Palácio de David! Ó Torre de Marfim!
Anjo da Perfeição! cujo cabelo louro,
Caído para trás, lembra uma vinha de ouro,
Que eu desejara ver aos cachos sobre mim…
Grão das searas! Sol d’Abril! Luar de Janeiro!
Luar que ruge os cravos, sol que faz corar a vide…
Alimento dos Bons! Farinha do moleiro!
Auxílio dos cristãos! Vela do marinheiro!
Portas do Céu! Glória da casa de David!
Sol dos sóis! Ancora ebúrnea! Águia do Imenso!
Vinho de unção! Pão de luz! Trigo dos Eleitos!
Ideal, por quem, a esta hora, em todo o Mundo, eu penso,
No Ar se ergue, em espirais, um nevoeiro de incenso,
E desgraçados, aos milhões, batem nos peitos…

Ó Fonte de Bondade! Ó Fonte de meus dias!

Vaso de insigne Devoção! Onda do Mar!
Coroa do Universo! Asa das cotovias!
Ogiva ideal! Causa das nossas alegrias!

Ó Choupo santo! Ó Flor do linho! Ó nuvem do Ar.

Carne de Cristo! Cidadela de altos muros!
Santuário da Fé. Lancha de Salvação!
Alma do Mundo! Avó dos séculos futuros!
Fortaleza da Paz! Via-Láctea dos Puros!
Monte de Jaspe! Rosa Mística! Alvo Pão!
Sangue do leal Jesus! Cadeira da Verdade!
Vime celeste! Água do Mar!
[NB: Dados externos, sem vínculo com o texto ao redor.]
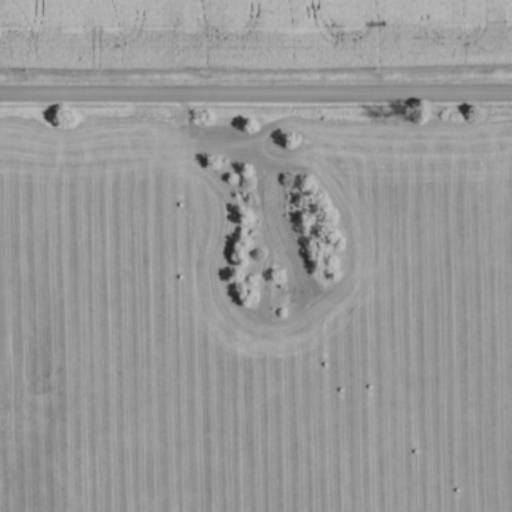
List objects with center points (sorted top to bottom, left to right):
road: (256, 91)
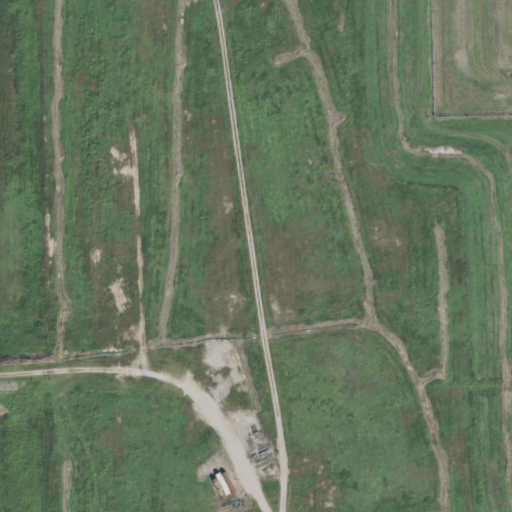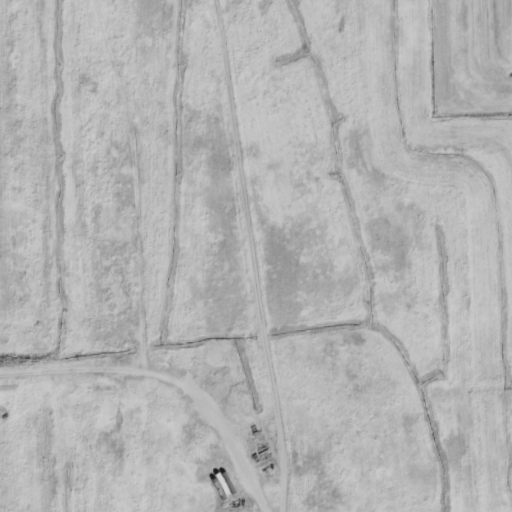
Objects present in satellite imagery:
road: (432, 104)
road: (267, 255)
road: (170, 371)
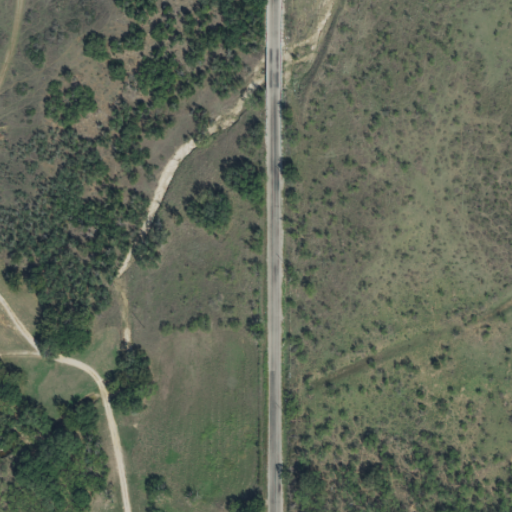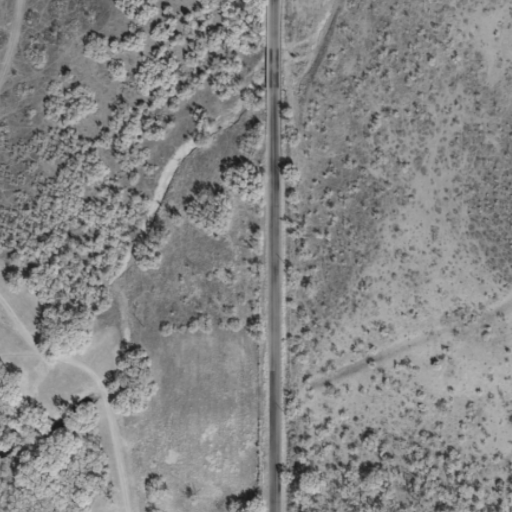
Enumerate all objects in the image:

Pérola Única!
Mulher com vinte séculos de idade
E sempre linda mocidade
Pelas ruas do céu, passas, cingindo a túnica…
Cesto de Flores, Advogada Nossa!
Alvéu de espuma! Cotovia dos Amantes!
Escada de Jacob! Sol da Sabedoria!
Rainha dos Mundos! Pão nosso de cada dia!

Ó véu das noivas! Ó Farol dos navegantes!

Ó Leme da Arca-Santa! Ó Cruz dos sítios ermos!
Toalha de linho! Hóstia de luz! Cálice da Missa!
Modelo da Pureza! Espelho da Justiça!
Estrela da Manhã! Saúde dos enfermos!

Ó Virgem Poderosa! Ó Virgem Clementíssima!

Ó Virgem Sofredora! Ó Virgem Protectora!
Ó Virgem Piedosa! Ó Virgem perfeitíssima!
Virgem das Virgens! Minha Mãe! Nossa Senhora!